What are good ways to sync many files (5M+) that are all within the same folder? Unfortunately I can not change folder structure.
I am using hetzner storagebox but unfortunately its taking over an hour with little activity. It works great if I wait longer or when transfering 1-3M of files (same folder).
I run the command twice with slightly different params, also because there is a max connection with hetzner.
First run is without checksum check, second run is with and increased checkers threads.
I enable insecure algo for speed improvements during transfer. The issue is not bw or datatransfer rates, but that there is no activity for a long time.
This is rclone listing that directory with 5 Million files in it. It is probably taking that time to list the directory.
It might be different protocols are faster - the storage box supports lots webdav/ftp/smb so it would be worth trying those. However I suspect it might be the storage box itself.
Rclone still has to read the entire directory before filtering it by age. Of all the backends only Google drive can filter the listing by age in the server.
no-traverse does not work with sync? And 99% are sync type of transfers.
Switching to webdav immensely lowered processing time:
Thu Mar 28 07:49:18 AM UTC 2024 - [world_nether] starting bulk backup...
2024/03/28 08:17:25 ERROR :
Transferred: 62.621 GiB / 62.621 GiB, 100%, 11 B/s, ETA 0s
Checks: 74228 / 74228, 100%
Transferred: 27636 / 27636, 100%
Elapsed time: 28m6.8s
Thu Mar 28 08:17:25 AM UTC 2024 - [world_nether] starting integrity backup...
e[32m2024-03-28 08:19:55 [INFO]: 2m30s silence achieved after 2m30.000140809se[39m
timeout: sending signal TERM to command ‘rclone’
Thu Mar 28 08:39:55 AM UTC 2024 - [world_nether] integrity backup failed
Thu Mar 28 08:39:55 AM UTC 2024 - [world_nether] all backups done
However, now the secondary checksum-based run failed on timeout.
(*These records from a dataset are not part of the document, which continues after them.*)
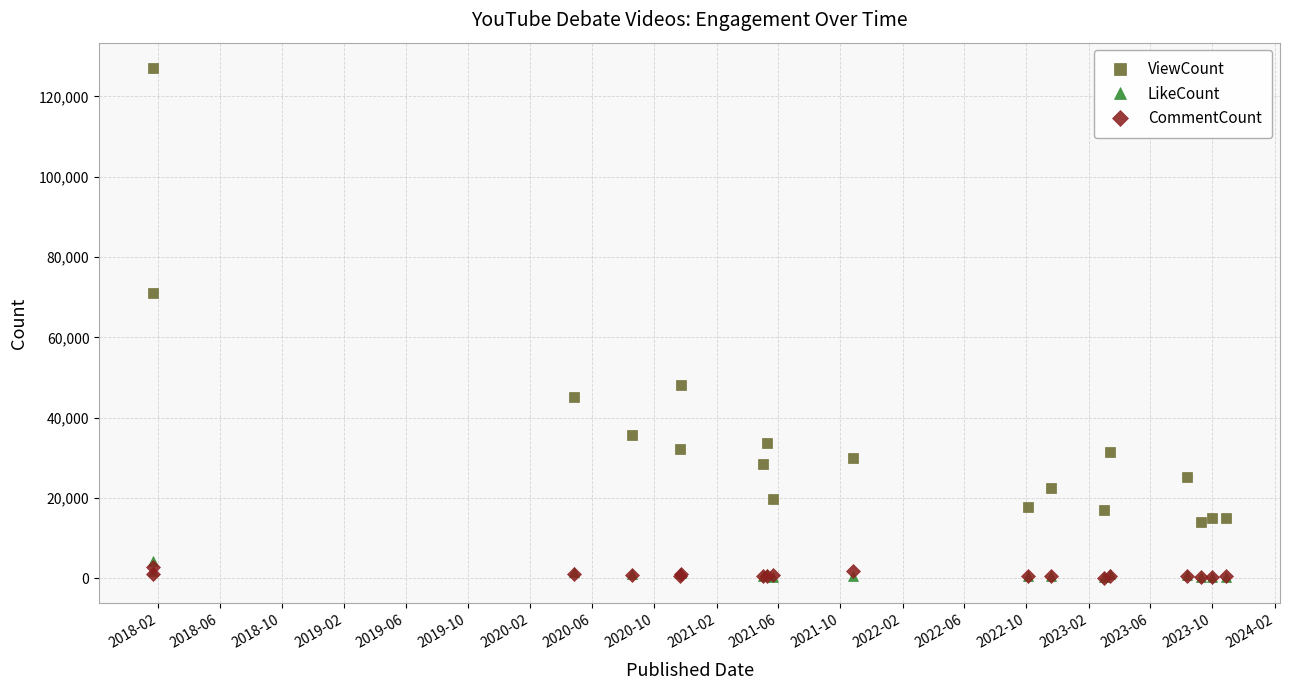

What is the greatest value displayed?

127035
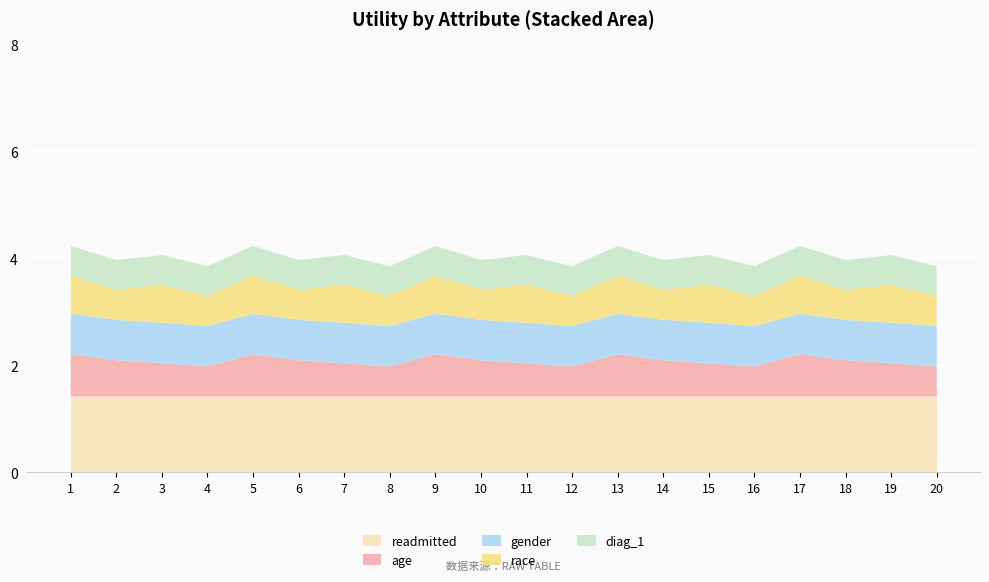

Reading right to left, transcribe all the data shown in this chart.

readmitted: 1.4	1.4	1.4	1.4	1.4	1.4	1.4	1.4	1.4	1.4	1.4	1.4	1.4	1.4	1.4	1.4	1.4	1.4	1.4	1.4
age: 0.6	0.6	0.7	0.8	0.6	0.6	0.7	0.8	0.6	0.6	0.7	0.8	0.6	0.6	0.7	0.8	0.6	0.6	0.7	0.8
gender: 0.8	0.8	0.8	0.8	0.8	0.8	0.8	0.8	0.8	0.8	0.8	0.8	0.8	0.8	0.8	0.8	0.8	0.8	0.8	0.8
race: 0.6	0.7	0.6	0.7	0.6	0.7	0.6	0.7	0.6	0.7	0.6	0.7	0.6	0.7	0.6	0.7	0.6	0.7	0.6	0.7
diag_1: 0.6	0.6	0.6	0.6	0.6	0.6	0.6	0.6	0.6	0.6	0.6	0.6	0.6	0.6	0.6	0.6	0.6	0.6	0.6	0.6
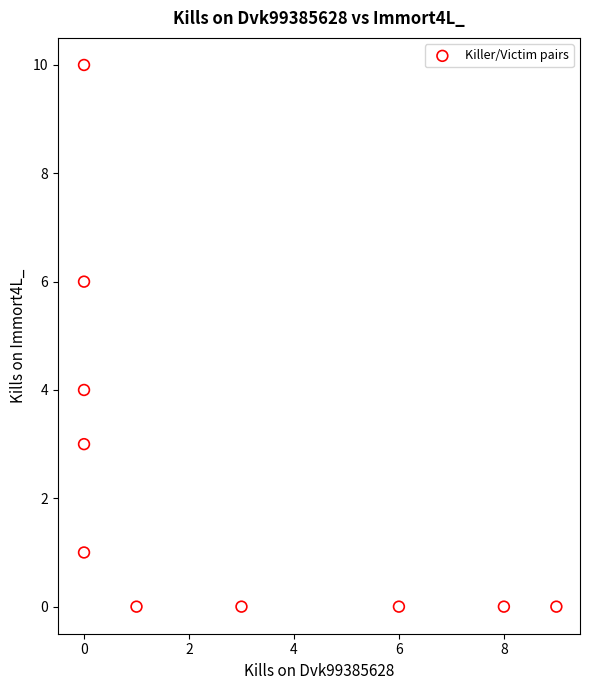

What is the range of X values (max minus min)?

9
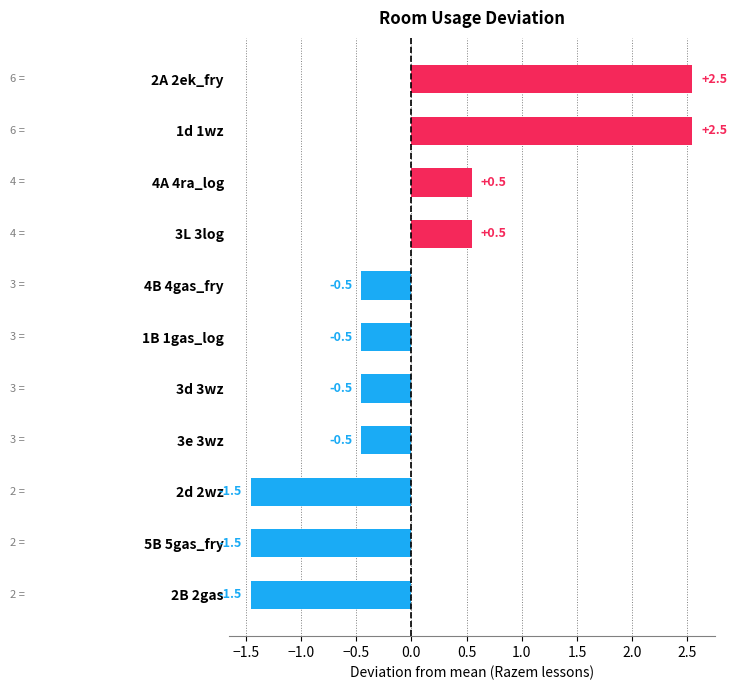

The value at 1B 1gas_log is -0.5. True or false?

True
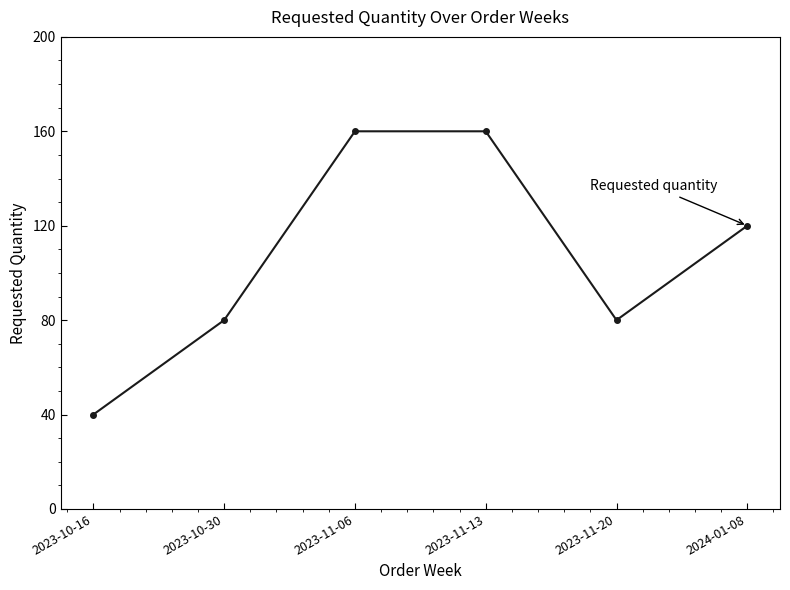

What value does the data have at 2023-10-16, to the nearest 10?

40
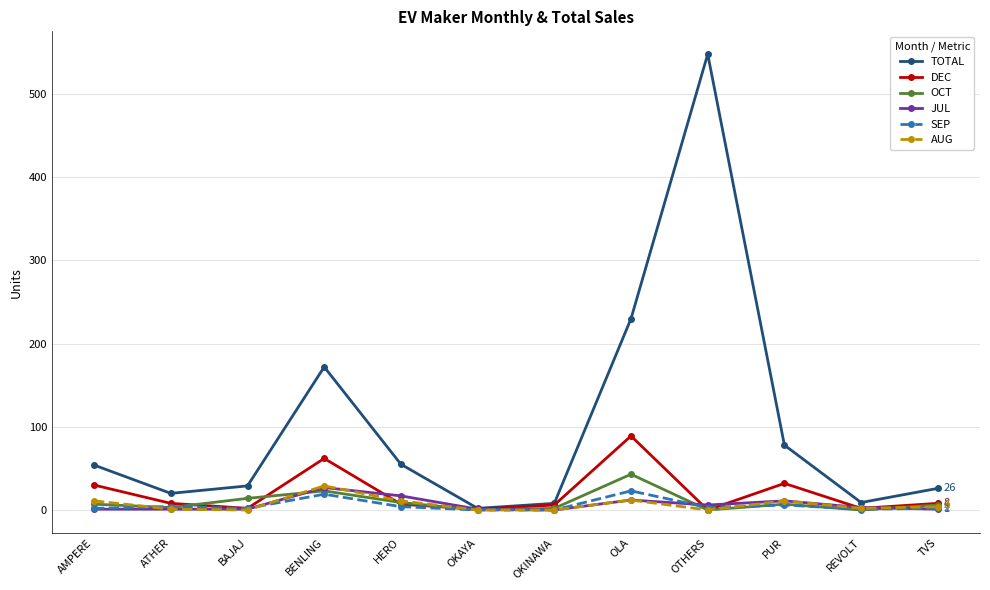

Which series has the largest range (max minus min)?

TOTAL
My guess is its reallt the “ls” that might be cached on host or not causing longer times.
Unfortunately I need to do checksum check, so will look for alternatives.
--no-traverse should work with sync but I thought you were using copy.. It doesn't make sense to use --max-age with sync normally.
If you want to check integrity you could use rclone check --download and that will give you 100% assurance on any backend. Since you aren't going over the Internet to the storage box that is probably quite a reasonable thing to do.
You could also try the smb backend also - I think that works with the storage box too.
hi, the OP needs checksums, which the smb backend lacks.
indeed, storagebox does support smb. tho not sure it is a good idea to expose samba over internet.
Im actually thinking I might have outgrown hetzner. The fact that md5 hashes are calculated on-demand is not good for performance, nor that a file-list (with either webdav or sftp) are being done on-demand each time.
Seaweedfs is the only solution that stores metadata, checksum and directory listing in a db, making remote-ls/lookups fast.